◆ EXTRAIT CITÉ
----

Introduction generale
1- Problématique
Durant les deux derniers siècles, le
développement économique a été plus
conditionné par le progrès technique et technologique,
lui-même entretenu par les profits de ce développement.
L'accélération des mutations industrielles, des changements
technologiques et leur diffusion à l'ensemble de la sphère des
activités des pays développés ont eu pour effet la
transformation progressive, puis rapidement, tant de la nature et de la
qualité des produits et des services que leurs systèmes de
production, de distribution et d'exploitation (BUCUR, 2003, p.4).
Cependant, depuis la fin de la guerre froide et bien avant
1991, on assiste à une globalisation des marchés et à
l'émergence d'une situation d'affrontements économiques mondiaux
dont les protagonistes sont à la fois les blocs économiques
supranationaux, les Etats et les entreprises. Il en résulte un
durcissement de la concurrence alors même que la création de la
valeur des entreprises repose de plus en plus sur la conquête des
marchés au-delà de leurs frontières. A une économie
de production a succédé une économie des marchés.
Dans le même temps, les NTIC ont révolutionné
l'accès à l'information dans tous les secteurs de vie des
entreprises modernes, envahissent et envahiront encore avec plus de virulence
la configuration des relations humaines et le cadre conceptuel du travail
(MWEZE, 1997, p.13) pour répondre aux besoins des entreprises.
Dans ce nouveau contexte, l'information est devenue une valeur
stratégique, une source de pouvoir pour les entreprises qui se trouvent
de plus en plus confrontées à une évolution exponentielle
de leur environnement économique caractérisé par quelques
grands traits ci-dessous soulignés :
· La vitesse des développements technologiques et
commerciaux ;
· La contraction du temps et de l'espace ;
· Le développement hyperbolique des alliances et
fusions entre firmes ;
· L'offre supérieure à la demande, guerre de
prix, globalisation des échanges ;
· Nouvelles techniques et normes de conception et de
production ;
· Nouvelles approches mercatiques ;
· Création des réseaux complexes
d'interrelation, d'interdépendance, de coopération -
compétition (compétition) et autres manoeuvres entrepreneuriales
de grande envergure.

----

Enregistrements extraits d'une collection
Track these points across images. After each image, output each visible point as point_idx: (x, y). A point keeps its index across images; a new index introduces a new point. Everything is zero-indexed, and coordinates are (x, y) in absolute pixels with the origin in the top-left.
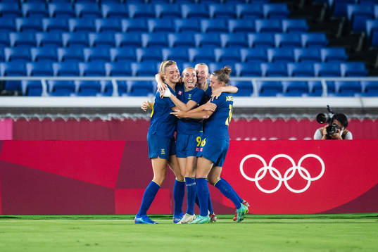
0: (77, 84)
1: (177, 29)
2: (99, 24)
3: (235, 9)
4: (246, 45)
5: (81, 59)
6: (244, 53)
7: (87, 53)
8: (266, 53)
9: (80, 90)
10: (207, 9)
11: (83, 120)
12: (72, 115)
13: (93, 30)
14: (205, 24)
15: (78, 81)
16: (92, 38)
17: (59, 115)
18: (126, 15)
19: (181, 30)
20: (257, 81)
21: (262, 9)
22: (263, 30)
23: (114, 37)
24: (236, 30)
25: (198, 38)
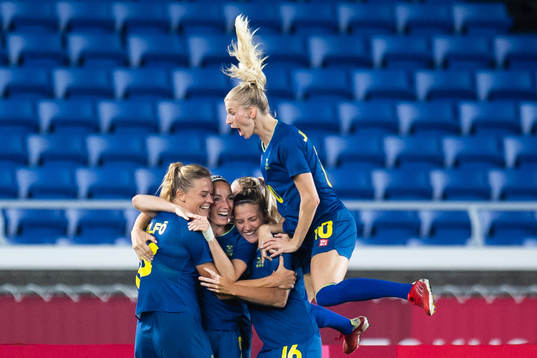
0: (73, 218)
1: (299, 94)
2: (121, 80)
3: (430, 46)
4: (454, 130)
5: (82, 160)
6: (451, 147)
7: (96, 146)
8: (501, 147)
9: (80, 230)
10: (368, 47)
11: (87, 298)
12: (61, 288)
13: (108, 94)
14: (362, 82)
15: (74, 210)
16: (107, 112)
17: (32, 288)
18: (183, 61)
19: (309, 94)
20: (480, 211)
21: (491, 46)
22: (493, 96)
23: (155, 111)
24: (432, 95)
25: (347, 113)
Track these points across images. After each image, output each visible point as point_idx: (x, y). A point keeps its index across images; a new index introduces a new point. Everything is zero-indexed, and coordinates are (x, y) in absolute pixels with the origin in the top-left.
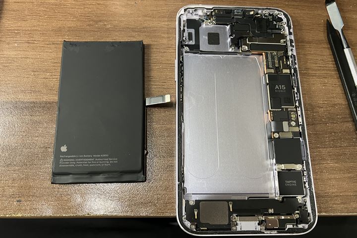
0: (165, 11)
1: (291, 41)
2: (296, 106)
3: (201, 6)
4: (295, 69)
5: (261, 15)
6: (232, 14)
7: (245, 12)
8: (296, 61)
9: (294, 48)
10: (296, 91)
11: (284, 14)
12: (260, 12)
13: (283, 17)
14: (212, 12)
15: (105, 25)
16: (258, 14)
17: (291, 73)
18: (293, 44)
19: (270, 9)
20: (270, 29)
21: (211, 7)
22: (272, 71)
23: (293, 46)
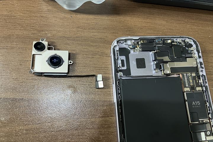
0: (94, 24)
1: (201, 63)
2: (209, 117)
3: (129, 38)
4: (206, 87)
5: (176, 43)
7: (164, 41)
8: (207, 81)
9: (204, 70)
10: (208, 105)
11: (194, 41)
12: (175, 40)
13: (192, 43)
14: (138, 42)
16: (173, 42)
17: (203, 91)
18: (203, 66)
19: (183, 37)
21: (138, 38)
22: (188, 89)
23: (203, 68)
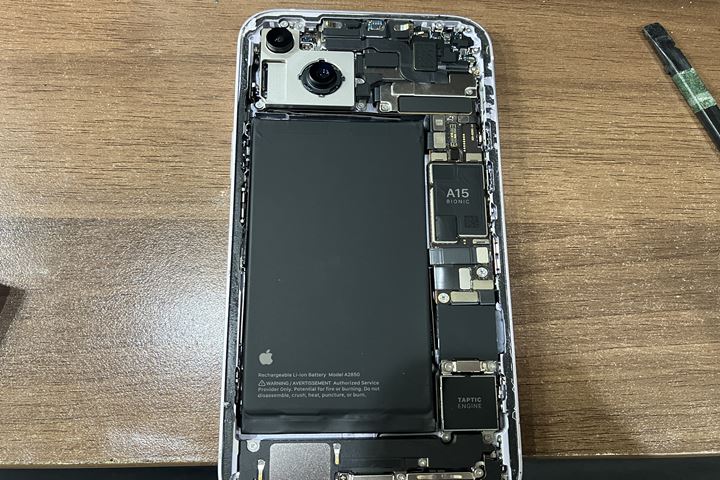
2: (490, 233)
3: (293, 12)
4: (493, 153)
5: (426, 32)
6: (362, 30)
7: (390, 25)
8: (497, 136)
9: (494, 107)
10: (491, 201)
11: (477, 30)
12: (424, 24)
13: (473, 36)
14: (318, 26)
15: (150, 49)
16: (418, 29)
17: (484, 162)
18: (493, 97)
19: (447, 18)
20: (444, 63)
21: (315, 14)
22: (443, 157)
23: (492, 102)
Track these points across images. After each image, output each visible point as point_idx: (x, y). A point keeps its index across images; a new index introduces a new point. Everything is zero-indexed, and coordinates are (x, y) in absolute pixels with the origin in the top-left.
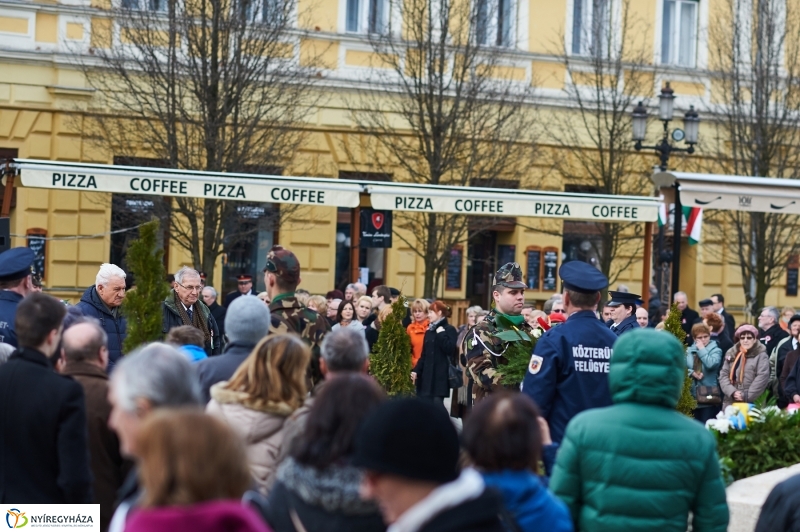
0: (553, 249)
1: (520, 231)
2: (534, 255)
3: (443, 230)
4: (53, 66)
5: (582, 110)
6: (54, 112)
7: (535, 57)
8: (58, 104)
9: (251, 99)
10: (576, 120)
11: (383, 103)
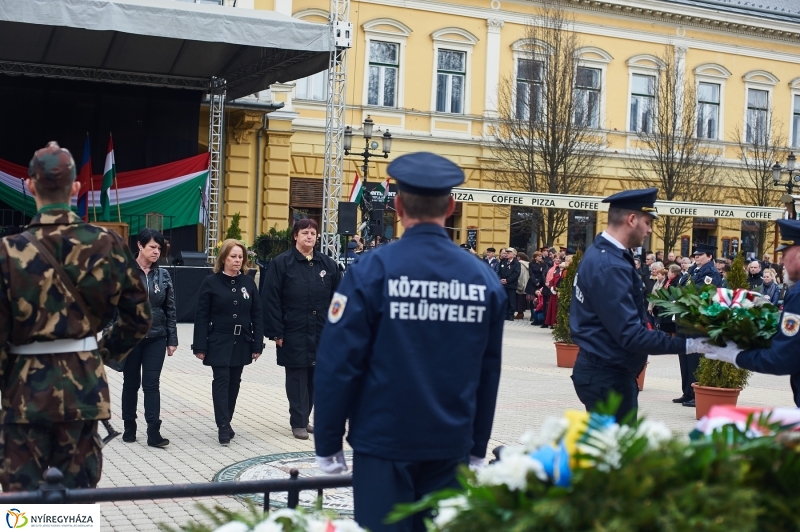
0: (735, 238)
1: (720, 229)
2: (727, 242)
3: (673, 227)
4: (481, 148)
5: (748, 170)
6: (481, 170)
7: (727, 144)
8: (483, 166)
9: (572, 161)
10: (745, 174)
11: (644, 166)
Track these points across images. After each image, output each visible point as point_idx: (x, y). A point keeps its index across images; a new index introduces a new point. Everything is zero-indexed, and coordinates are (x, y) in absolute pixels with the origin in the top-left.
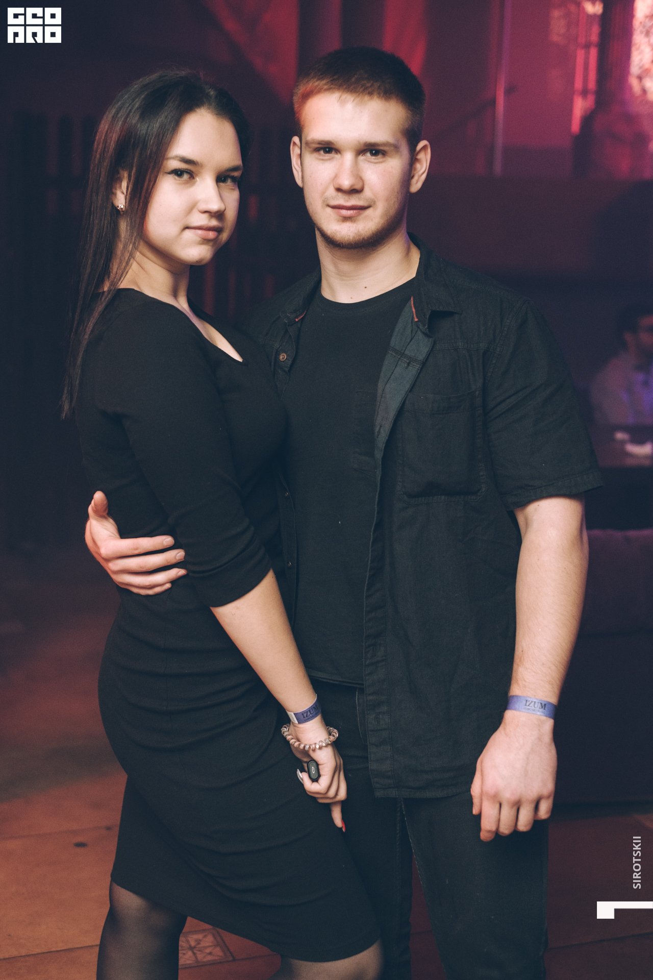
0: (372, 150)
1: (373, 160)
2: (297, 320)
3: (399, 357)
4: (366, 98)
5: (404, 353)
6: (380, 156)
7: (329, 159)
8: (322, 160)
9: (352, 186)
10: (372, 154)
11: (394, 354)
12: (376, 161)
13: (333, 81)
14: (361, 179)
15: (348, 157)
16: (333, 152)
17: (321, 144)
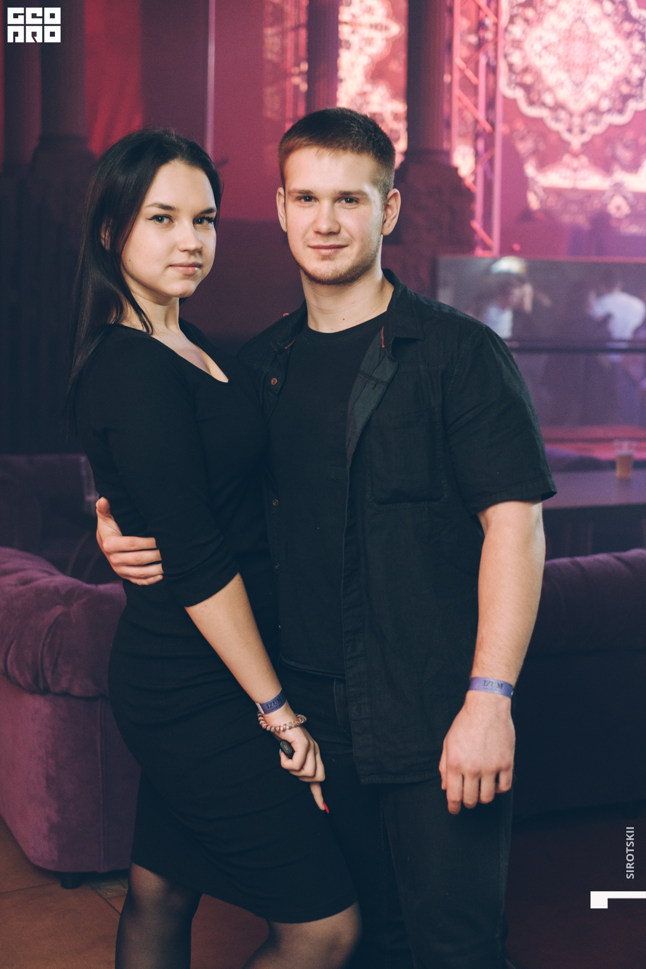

----

◆ MISE EN PRATIQUE
1. Répondez brièvement à ces questions sur l'extrait cité :
(a) Durant les deux derniers siècles, par quoi le développement économique a-t-il été conditionné ?
(b) Qui sont les protagonistes des affrontements économiques mondiaux ?
(c) Dans le nouveau contexte décrit, qu'est devenue l'information pour les entreprises ?
2. Reprenez l'extrait cité en commençant à « Introduction generale » et en terminant à « (BUCUR, 2003, p.4). », et substituez « évolutions industrielles » à « mutations industrielles ».
3. Dans l'extrait cité, condensez le paragraphe qui commence par « Cependant, depuis la fin de la guerre froide » en conservant ses faits principaux.
Les enregistrements ne servent à rien ici.

◆ RÉPONSES ATTENDUES
1.
(a) Par le progrès technique et technologique.
(b) Les blocs économiques supranationaux, les États et les entreprises.
(c) Une valeur stratégique, une source de pouvoir.

2.
Introduction generale
1- Problématique
Durant les deux derniers siècles, le
développement économique a été plus
conditionné par le progrès technique et technologique,
lui-même entretenu par les profits de ce développement.
L'accélération des évolutions industrielles, des changements
technologiques et leur diffusion à l'ensemble de la sphère des
activités des pays développés ont eu pour effet la
transformation progressive, puis rapidement, tant de la nature et de la
qualité des produits et des services que leurs systèmes de
production, de distribution et d'exploitation (BUCUR, 2003, p.4).

3. Depuis la fin de la guerre froide et bien avant 1991, les marchés se globalisent. Des affrontements économiques mondiaux opposent blocs supranationaux, États et entreprises. La concurrence se durcit, alors que la création de valeur des entreprises dépend de plus en plus de la conquête de marchés au-delà de leurs frontières. L'économie des marchés a succédé à l'économie de production.